Without the pictures, set down the records below word for word.

=== Data provided ===

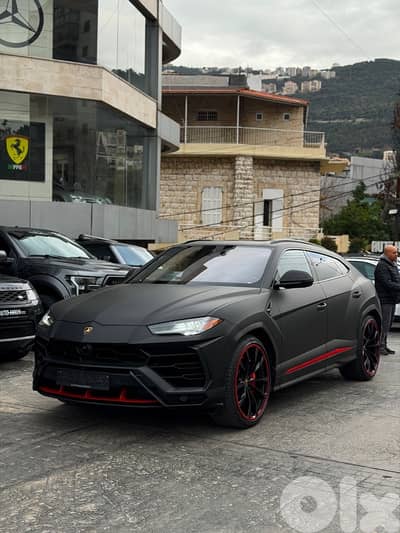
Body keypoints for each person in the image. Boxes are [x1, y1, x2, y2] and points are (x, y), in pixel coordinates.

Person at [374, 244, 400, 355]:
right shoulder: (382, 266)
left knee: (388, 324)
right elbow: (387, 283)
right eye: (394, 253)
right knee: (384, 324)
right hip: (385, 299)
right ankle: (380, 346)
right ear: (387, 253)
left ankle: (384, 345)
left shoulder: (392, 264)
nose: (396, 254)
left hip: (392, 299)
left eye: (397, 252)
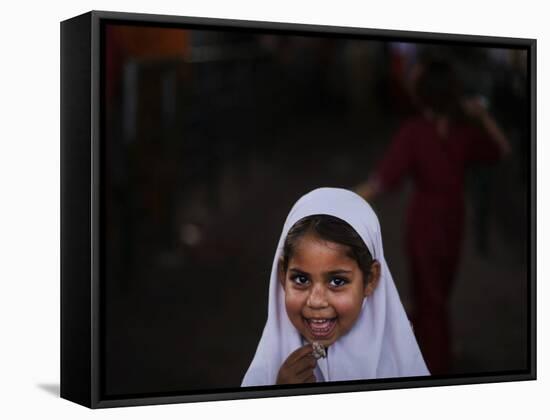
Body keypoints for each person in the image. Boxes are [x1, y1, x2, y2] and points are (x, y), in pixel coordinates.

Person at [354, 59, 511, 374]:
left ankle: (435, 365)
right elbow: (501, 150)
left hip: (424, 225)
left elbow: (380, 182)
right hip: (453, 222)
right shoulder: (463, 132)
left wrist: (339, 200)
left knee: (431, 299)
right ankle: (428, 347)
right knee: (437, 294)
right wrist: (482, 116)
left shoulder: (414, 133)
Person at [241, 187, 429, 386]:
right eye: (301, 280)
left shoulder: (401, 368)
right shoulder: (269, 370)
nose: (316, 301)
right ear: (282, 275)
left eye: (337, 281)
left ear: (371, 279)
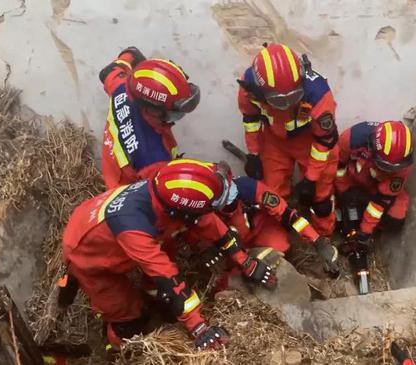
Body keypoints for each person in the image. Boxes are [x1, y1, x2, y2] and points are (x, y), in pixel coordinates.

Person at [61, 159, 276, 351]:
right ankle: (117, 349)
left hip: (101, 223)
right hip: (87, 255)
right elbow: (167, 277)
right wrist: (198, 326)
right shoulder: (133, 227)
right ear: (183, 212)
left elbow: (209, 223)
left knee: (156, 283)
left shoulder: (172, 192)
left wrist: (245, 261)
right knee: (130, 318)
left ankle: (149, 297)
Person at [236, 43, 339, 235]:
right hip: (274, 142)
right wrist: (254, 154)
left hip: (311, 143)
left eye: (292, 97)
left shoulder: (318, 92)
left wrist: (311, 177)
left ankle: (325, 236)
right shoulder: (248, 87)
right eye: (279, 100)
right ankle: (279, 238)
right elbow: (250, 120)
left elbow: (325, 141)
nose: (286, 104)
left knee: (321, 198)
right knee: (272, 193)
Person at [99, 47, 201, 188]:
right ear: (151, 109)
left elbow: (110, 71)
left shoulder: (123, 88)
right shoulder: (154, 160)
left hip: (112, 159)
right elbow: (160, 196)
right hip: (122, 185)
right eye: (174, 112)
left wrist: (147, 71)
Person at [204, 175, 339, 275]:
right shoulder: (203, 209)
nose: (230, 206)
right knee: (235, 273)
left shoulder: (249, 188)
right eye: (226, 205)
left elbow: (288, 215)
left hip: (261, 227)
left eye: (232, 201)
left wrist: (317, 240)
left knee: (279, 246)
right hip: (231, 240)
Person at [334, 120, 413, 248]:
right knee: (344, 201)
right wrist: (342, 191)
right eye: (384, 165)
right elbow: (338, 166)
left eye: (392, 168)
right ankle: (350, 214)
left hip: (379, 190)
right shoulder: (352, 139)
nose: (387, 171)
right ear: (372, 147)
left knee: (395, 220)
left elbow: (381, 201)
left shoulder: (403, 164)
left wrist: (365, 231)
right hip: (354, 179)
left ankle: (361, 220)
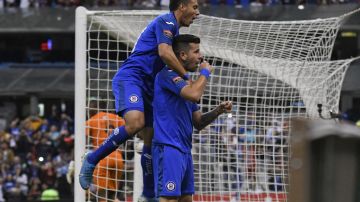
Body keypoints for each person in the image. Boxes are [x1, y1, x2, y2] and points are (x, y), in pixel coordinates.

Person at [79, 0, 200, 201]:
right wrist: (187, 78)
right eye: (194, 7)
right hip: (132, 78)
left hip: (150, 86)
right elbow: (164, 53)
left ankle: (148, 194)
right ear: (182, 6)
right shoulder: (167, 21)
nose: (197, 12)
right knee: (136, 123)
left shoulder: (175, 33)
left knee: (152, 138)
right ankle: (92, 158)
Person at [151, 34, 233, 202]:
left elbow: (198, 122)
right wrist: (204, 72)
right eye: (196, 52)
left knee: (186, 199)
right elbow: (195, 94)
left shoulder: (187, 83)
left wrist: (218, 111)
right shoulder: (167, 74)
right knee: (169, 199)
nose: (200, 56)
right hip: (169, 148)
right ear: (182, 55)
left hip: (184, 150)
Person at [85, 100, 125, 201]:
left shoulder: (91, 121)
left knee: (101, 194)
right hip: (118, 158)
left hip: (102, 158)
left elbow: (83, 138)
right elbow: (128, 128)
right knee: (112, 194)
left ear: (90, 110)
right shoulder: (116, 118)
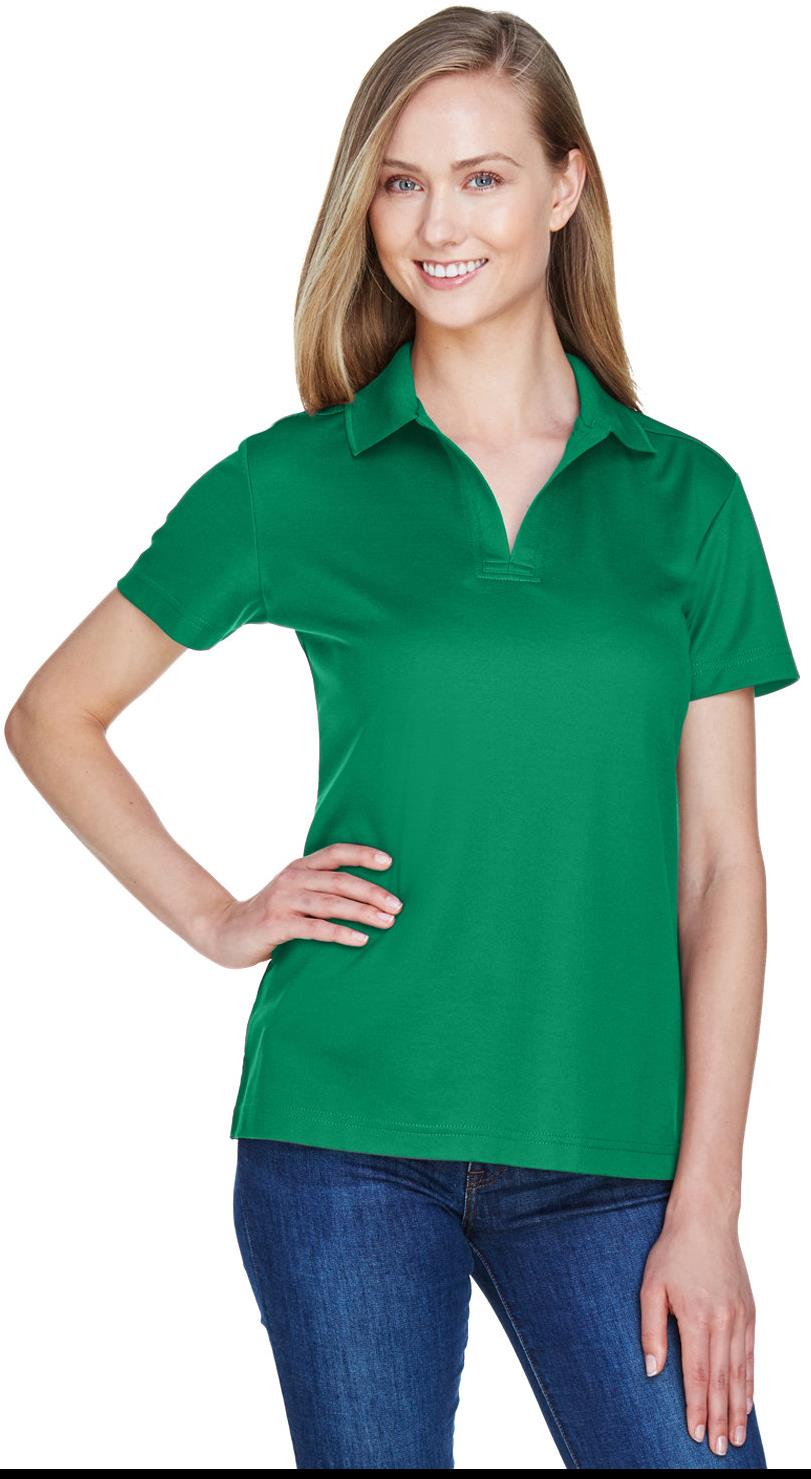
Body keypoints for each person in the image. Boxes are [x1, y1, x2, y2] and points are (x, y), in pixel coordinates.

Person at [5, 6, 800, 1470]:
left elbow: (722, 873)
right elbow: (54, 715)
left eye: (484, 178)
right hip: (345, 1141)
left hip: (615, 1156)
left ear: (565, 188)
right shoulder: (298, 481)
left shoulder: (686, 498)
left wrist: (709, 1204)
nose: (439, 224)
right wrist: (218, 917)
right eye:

===

▶ _Your response_
Body keypoints for each person in the image. Boxes are [x1, y1, x2, y2] and points are (x, y), in pixel coordinates.

Person at [374, 244, 400, 355]:
right shoulder: (382, 266)
left knee: (388, 324)
right elbow: (387, 283)
right eye: (394, 253)
right knee: (384, 324)
right hip: (385, 299)
right ankle: (380, 346)
right ear: (387, 253)
left ankle: (384, 345)
left shoulder: (392, 264)
nose: (396, 254)
left hip: (392, 299)
left eye: (397, 252)
Body keypoints for each person in the image. Boxes are [x1, y1, x2, y2] and points are (x, y), in pixel coordinates.

Person at [354, 59, 511, 374]:
left ankle: (435, 365)
right elbow: (501, 150)
left hip: (424, 225)
left elbow: (380, 182)
right hip: (453, 222)
right shoulder: (463, 132)
left wrist: (339, 200)
left knee: (431, 299)
right ankle: (428, 347)
right knee: (437, 294)
right wrist: (482, 116)
left shoulder: (414, 133)
Person at [241, 187, 429, 386]:
right eye: (301, 280)
left shoulder: (401, 368)
right shoulder: (269, 370)
nose: (316, 301)
right ear: (282, 275)
left eye: (337, 281)
left ear: (371, 279)
Body keypoints for each person in the image. Boxes are [x1, y1, x2, y2] and points are (x, y), in pixel coordinates.

Person at [61, 159, 276, 351]:
right ankle: (117, 349)
left hip: (101, 223)
right hip: (87, 255)
right elbow: (167, 277)
right wrist: (198, 326)
right shoulder: (133, 227)
right ear: (183, 212)
left elbow: (209, 223)
left knee: (156, 283)
left shoulder: (172, 192)
left wrist: (245, 261)
right knee: (130, 318)
left ankle: (149, 297)
Person at [236, 43, 339, 235]:
right hip: (274, 142)
right wrist: (254, 154)
left hip: (311, 143)
left eye: (292, 97)
left shoulder: (318, 92)
left wrist: (311, 177)
left ankle: (325, 236)
right shoulder: (248, 87)
right eye: (279, 100)
right ankle: (279, 238)
right elbow: (250, 120)
left elbow: (325, 141)
nose: (286, 104)
left knee: (321, 198)
right knee: (272, 193)
Person at [99, 47, 201, 188]:
right ear: (151, 109)
left elbow: (110, 71)
left shoulder: (123, 88)
right shoulder: (154, 160)
left hip: (112, 159)
right elbow: (160, 196)
right hip: (122, 185)
right eye: (174, 112)
left wrist: (147, 71)
Person at [204, 175, 339, 275]:
right shoulder: (203, 209)
nose: (230, 206)
right knee: (235, 273)
left shoulder: (249, 188)
right eye: (226, 205)
left elbow: (288, 215)
left hip: (261, 227)
left eye: (232, 201)
left wrist: (317, 240)
left knee: (279, 246)
right hip: (231, 240)
Person at [334, 120, 413, 248]:
right knee: (344, 201)
right wrist: (342, 191)
right eye: (384, 165)
right elbow: (338, 166)
left eye: (392, 168)
right ankle: (350, 214)
left hip: (379, 190)
right shoulder: (352, 139)
nose: (387, 171)
right ear: (372, 147)
left knee: (395, 220)
left elbow: (381, 201)
left shoulder: (403, 164)
left wrist: (365, 231)
right hip: (354, 179)
left ankle: (361, 220)
Body keypoints for each person in the image. Boxes are [x1, y1, x2, y2] and points are (x, y), in pixel coordinates.

Person at [79, 0, 200, 201]:
right wrist: (187, 78)
right eye: (194, 7)
right hip: (132, 78)
left hip: (150, 86)
right elbow: (164, 53)
left ankle: (148, 194)
right ear: (182, 6)
right shoulder: (167, 21)
nose: (197, 12)
right knee: (136, 123)
left shoulder: (175, 33)
left knee: (152, 138)
right ankle: (92, 158)
Person at [151, 34, 233, 202]:
left elbow: (198, 122)
right wrist: (204, 72)
right eye: (196, 52)
left knee: (186, 199)
right elbow: (195, 94)
left shoulder: (187, 83)
left wrist: (218, 111)
right shoulder: (167, 74)
right knee: (169, 199)
nose: (200, 56)
right hip: (169, 148)
right ear: (182, 55)
left hip: (184, 150)
Person at [85, 100, 125, 201]:
left shoulder: (91, 121)
left knee: (101, 194)
right hip: (118, 158)
left hip: (102, 158)
left elbow: (83, 138)
right elbow: (128, 128)
right knee: (112, 194)
left ear: (90, 110)
right shoulder: (116, 118)
Body keypoints for each person in the image. Boxes are [x1, y1, x2, y2] and points are (x, y), in pixel coordinates.

Person at [5, 6, 800, 1470]:
left elbow: (722, 873)
right elbow: (54, 715)
left eye: (484, 178)
right hip: (345, 1141)
left hip: (615, 1156)
left ear: (565, 188)
right shoulder: (298, 481)
left shoulder: (686, 498)
left wrist: (709, 1204)
nose: (439, 224)
right wrist: (218, 917)
right eye:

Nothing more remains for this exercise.